Could you repeat the entries below exactly, but only from the line with "Pide presupuesto" through the line with "tão baixa quanto 1-3% da quantidade total", and without any picture?
Given records below:
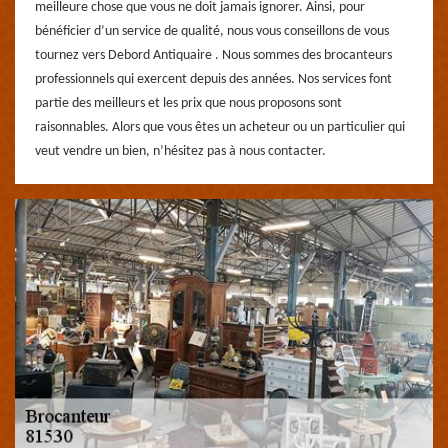
meilleure chose que vous ne doit jamais ignorer. Ainsi, pour
bénéficier d’un service de qualité, nous vous conseillons de vous
tournez vers Debord Antiquaire . Nous sommes des brocanteurs
professionnels qui exercent depuis des années. Nos services font
partie des meilleurs et les prix que nous proposons sont
raisonnables. Alors que vous êtes un acheteur ou un particulier qui
veut vendre un bien, n’hésitez pas à nous contacter.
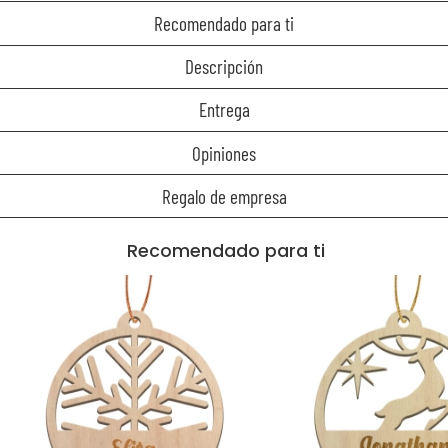
Recomendado para ti
Descripción
Entrega
Opiniones
Regalo de empresa
Recomendado para ti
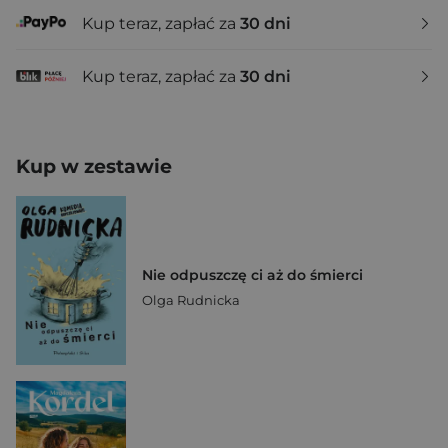
Kup teraz, zapłać za
30 dni
Kup teraz, zapłać za
30 dni
Kup w zestawie
Nie odpuszczę ci aż do śmierci
Olga Rudnicka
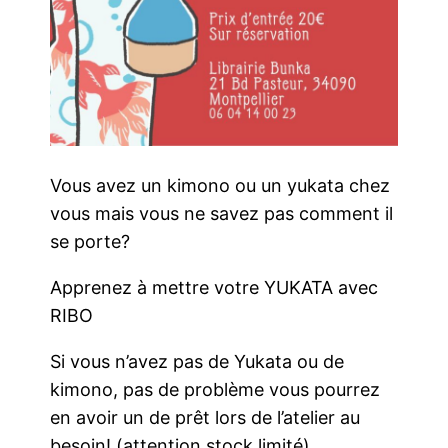
Vous avez un kimono ou un yukata chez
vous mais vous ne savez pas comment il
se porte?
Apprenez à mettre votre YUKATA avec
RIBO
Si vous n’avez pas de Yukata ou de
kimono, pas de problème vous pourrez
en avoir un de prêt lors de l’atelier au
besoin! (attention stock limité)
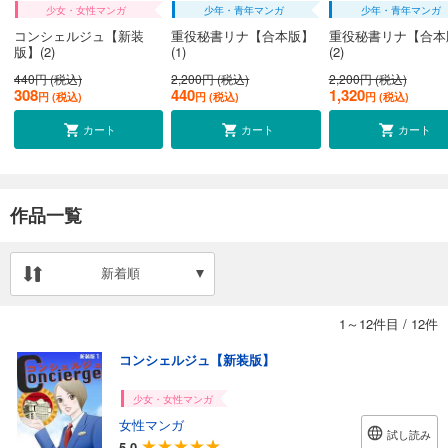
少女・女性マンガ
少年・青年マンガ
少年・青年マンガ
コンシェルジュ【新装
重役秘書リナ【合本版】
重役秘書リナ【合本
版】(2)
(1)
(2)
440円 (税込)
2,200円 (税込)
2,200円 (税込)
308
440
1,320
円 (税込)
円 (税込)
円 (税込)
カート
カート
カート
作品一覧
新着順
1～12件目
/
12件
コンシェルジュ【新装版】
少女・女性マンガ
女性マンガ
試し読み
5.0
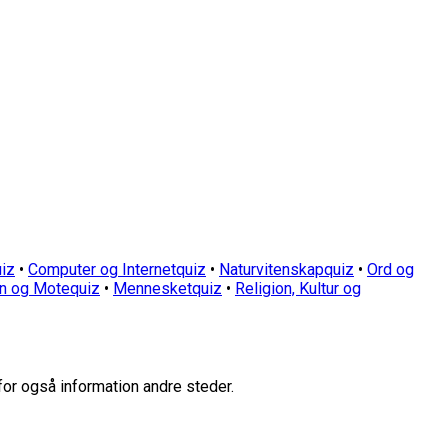
iz
•
Computer og Internetquiz
•
Naturvitenskapquiz
•
Ord og
n og Motequiz
•
Mennesketquiz
•
Religion, Kultur og
for også information andre steder.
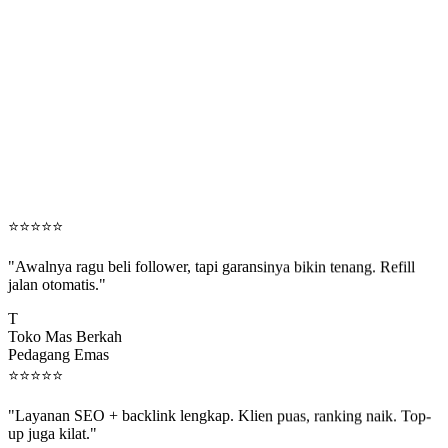
⭐
⭐
⭐
⭐
⭐
"Awalnya ragu beli follower, tapi garansinya bikin tenang. Refill
jalan otomatis."
T
Toko Mas Berkah
Pedagang Emas
⭐
⭐
⭐
⭐
⭐
"Layanan SEO + backlink lengkap. Klien puas, ranking naik. Top-
up juga kilat."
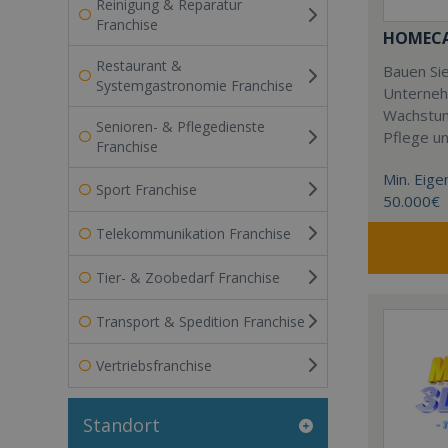
Reinigung & Reparatur
Franchise
HOMECAR
Restaurant &
Bauen Sie
Systemgastronomie Franchise
Unterneh
Wachstum
Senioren- & Pflegedienste
Pflege u
Franchise
Min. Eigen
Sport Franchise
50.000€
Telekommunikation Franchise
Tier- & Zoobedarf Franchise
Transport & Spedition Franchise
Vertriebsfranchise
Standort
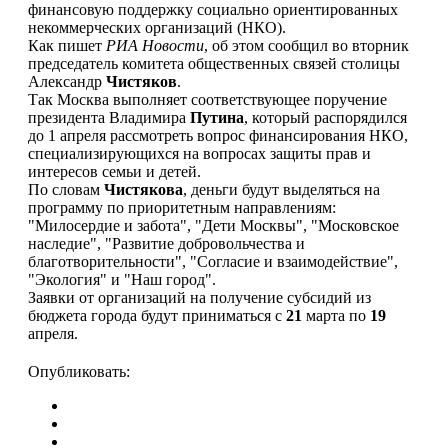
финансовую поддержку социально ориентированных
некоммерческих организаций (НКО).
Как пишет
РИА Новости
, об этом сообщил во вторник
председатель комитета общественных связей столицы
Александр
Чистяков
.
Так Москва выполняет соответствующее поручение
президента Владимира
Путина
, который распорядился
до 1 апреля рассмотреть вопрос финансирования НКО,
специализирующихся на вопросах защиты прав и
интересов семьи и детей.
По словам
Чистякова
, деньги будут выделяться на
программу по приоритетным направлениям:
"Милосердие и забота", "Дети Москвы", "Московское
наследие", "Развитие добровольчества и
благотворительности", "Согласие и взаимодействие",
"Экология" и "Наш город".
Заявки от организаций на получение субсидий из
бюджета города будут приниматься с
21
марта по
19
апреля.
Опубликовать:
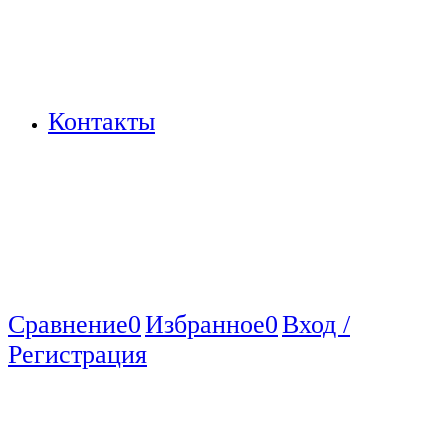
Контакты
Сравнение
0
Избранное
0
Вход /
Регистрация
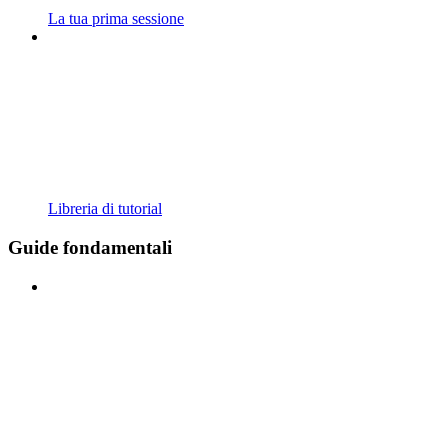
La tua prima sessione
Libreria di tutorial
Guide fondamentali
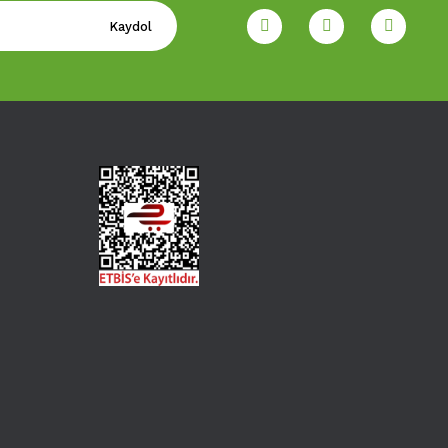
Kaydol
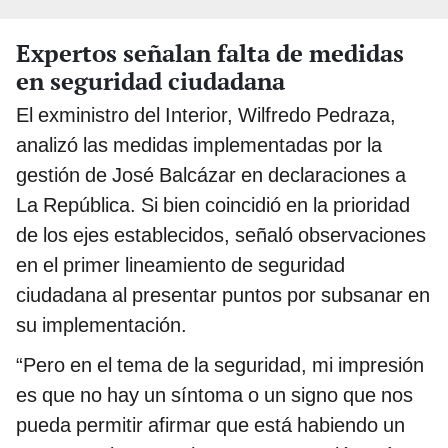
Expertos señalan falta de medidas
en seguridad ciudadana
El exministro del Interior, Wilfredo Pedraza,
analizó las medidas implementadas por la
gestión de José Balcázar en declaraciones a
La República. Si bien coincidió en la prioridad
de los ejes establecidos, señaló observaciones
en el primer lineamiento de seguridad
ciudadana al presentar puntos por subsanar en
su implementación.
“Pero en el tema de la seguridad, mi impresión
es que no hay un síntoma o un signo que nos
pueda permitir afirmar que está habiendo un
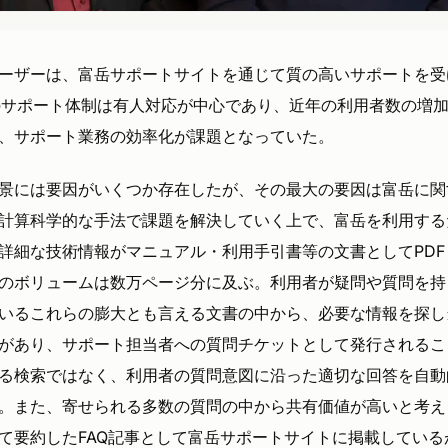
ーザーは、富岳サポートサイトを通じて質の高いサポートを受
来のサポート体制は有人対応が中心であり、近年の利用者数の増
、サポート業務の効率化が課題となっていた。
景には要因がいくつか存在したが、その最大の要因は富岳に関
計算科学的な手法で課題を解決していく上で、富岳を利用する
詳細な技術情報がマニュアル・利用手引書等の文書としてPDF
のボリュームは数万ページ分に及ぶ。利用者が疑問や質問を持
いるこれらの膨大とも言える文書の中から、必要な情報を探し
があり、サポート担当者への質問チケットとして発行されるこ
る検索ではなく、利用者の質問意図に沿った適切な回答を自動
。また、寄せられる多数の質問の中から共有価値が高いと考え
て要約したFAQ記事として富岳サポートサイトに掲載している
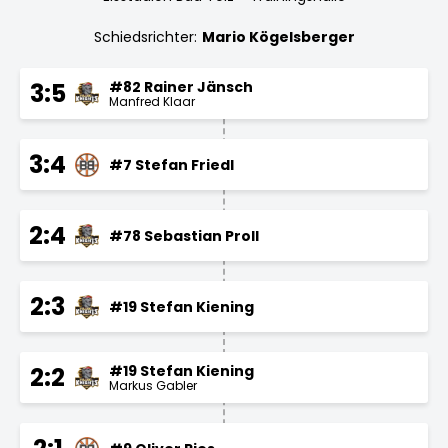
Schiedsrichter:
Mario Kögelsberger
#82 Rainer Jänsch
3:5
Manfred Klaar
3:4
#7 Stefan Friedl
2:4
#78 Sebastian Proll
2:3
#19 Stefan Kiening
#19 Stefan Kiening
2:2
Markus Gabler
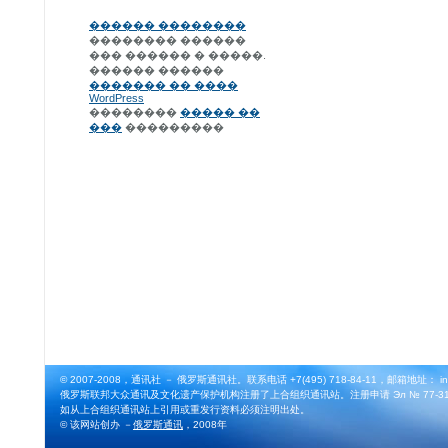
������ ��������
�������� ������
��� ������ � �����.
������ ������
������� �� ����
WordPress
��������
����� ��
���
���������
© 2007-2008，通讯社 － 俄罗斯通讯社。联系电话 +7(495) 718-84-11，邮箱地址： info@
俄罗斯联邦大众通讯及文化遗产保护机构注册了上合组织通讯站。注册申请 Эл № 77-3164
如从上合组织通讯站上引用或重发行资料必须注明出处。
© 该网站创办 －
俄罗斯通讯
，2008年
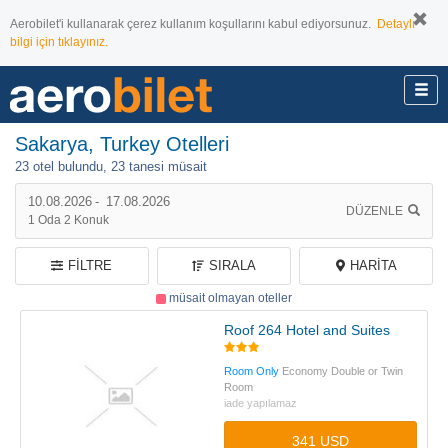
Aerobilet'i kullanarak çerez kullanım koşullarını kabul ediyorsunuz.
Detaylı
bilgi için tıklayınız.
Sakarya, Turkey Otelleri
23 otel bulundu,
23 tanesi müsait
10.08.2026
-
17.08.2026
DÜZENLE
1
Oda
2
Konuk
FILTRE
SIRALA
HARITA
müsait olmayan oteller
Roof 264 Hotel and Suites
Room Only
Economy Double or Twin
Room
iade yapılamaz
341 USD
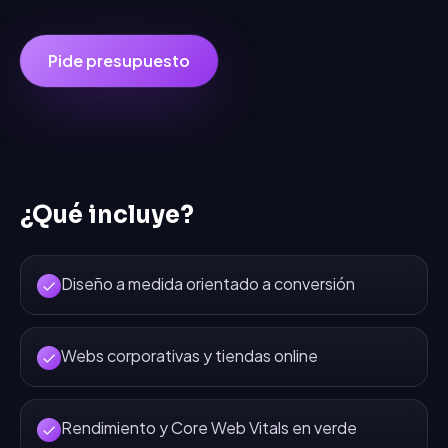
Pide presupuesto
¿Qué incluye?
Diseño a medida orientado a conversión
Webs corporativas y tiendas online
Rendimiento y Core Web Vitals en verde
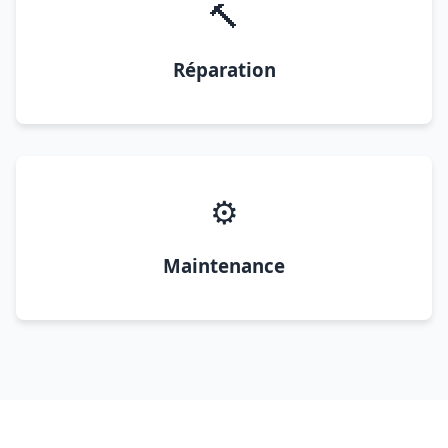
🔨
Réparation
⚙️
Maintenance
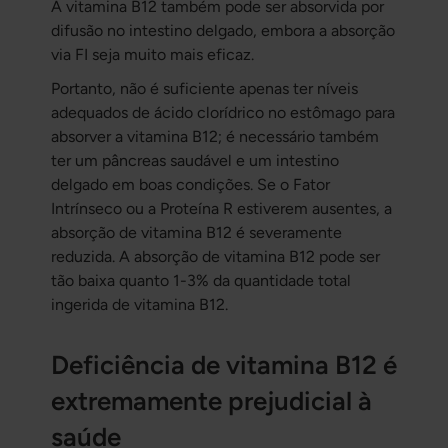
A vitamina B12 também pode ser absorvida por
difusão no intestino delgado, embora a absorção
via FI seja muito mais eficaz.
Portanto, não é suficiente apenas ter níveis
adequados de ácido clorídrico no estômago para
absorver a vitamina B12; é necessário também
ter um pâncreas saudável e um intestino
delgado em boas condições. Se o Fator
Intrínseco ou a Proteína R estiverem ausentes, a
absorção de vitamina B12 é severamente
reduzida. A absorção de vitamina B12 pode ser
tão baixa quanto 1-3% da quantidade total
ingerida de vitamina B12.
Deficiência de vitamina B12 é
extremamente prejudicial à
saúde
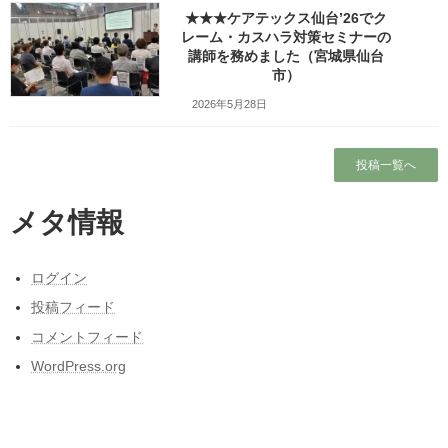
講座の概要
★★★ケアテックス仙台’26でク
レーム・カスハラ対策セミナーの
12月4日（月）はスポーツ団体様（公益財団法人）の職員研修会で
講師を務めました（宮城県仙台
コンプライアンス研修の講師を務め、法令順守やクレーム応対に
市）
ついてお話をさせていただきました。
2026年5月28日
この研修はホームページをご覧になってご依頼をいただいたもの
です。
投稿一覧へ
研修では「ワーク・演習がある一方的ではない内容を」というご
メタ情報
要望に沿って、グループ形式の座席配置をお願いし、皆さんで話
し合ったり問題に答えていただくなど、参加者の方が主体的に取
り組める演習を今まで以上に増やしました。
ログイン
投稿フィード
これまでに講師を務めた【コンプライアンス研修】の
コメントフィード
記事（一部）はこちら
WordPress.org
これまでに講師を務めた【クレーム応対研修】の記事
（一部）はこちら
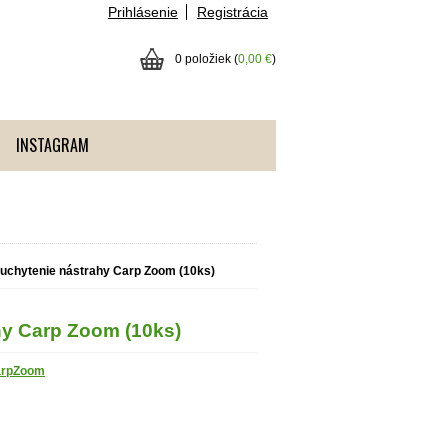
Prihlásenie
Registrácia
0 položiek (
0,00 €
)
INSTAGRAM
 uchytenie nástrahy Carp Zoom (10ks)
hy Carp Zoom (10ks)
rpZoom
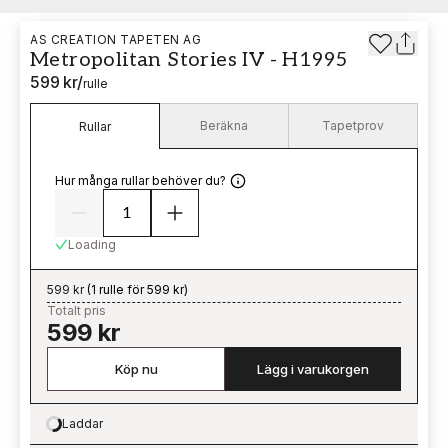
AS CREATION TAPETEN AG
Metropolitan Stories IV - H1995
599 kr
/
rulle
Beräkna
Tapetprov
Rullar
Hur många rullar behöver du?
Loading
599 kr
(
1 rulle för 599 kr
)
Totalt pris
599 kr
Köp nu
Lägg i varukorgen
Laddar
Loading…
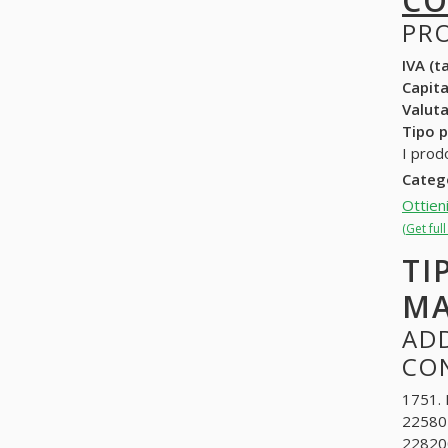
CO
PR
IVA (ta
Capit
Valuta
Tipo p
I prod
Categ
Ottien
(Get ful
TI
MA
ADD
CO
1751. 
225802
228200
End of Given records.
- Task solution:
Pide presupuesto
¿Qué incluye?
Diseño a medida orientado a conversión
Webs corporativas y tiendas online
Rendimiento y Core Web Vitals en verde
🔨
Réparation
⚙️
Maintenance
A vitamina B12 também pode ser absorvida por
difusão no intestino delgado, embora a absorção
via FI seja muito mais eficaz.
Portanto, não é suficiente apenas ter níveis
adequados de ácido clorídrico no estômago para
absorver a vitamina B12; é necessário também
ter um pâncreas saudável e um intestino
delgado em boas condições. Se o Fator
Intrínseco ou a Proteína R estiverem ausentes, a
absorção de vitamina B12 é severamente
reduzida. A absorção de vitamina B12 pode ser
tão baixa quanto 1-3% da quantidade total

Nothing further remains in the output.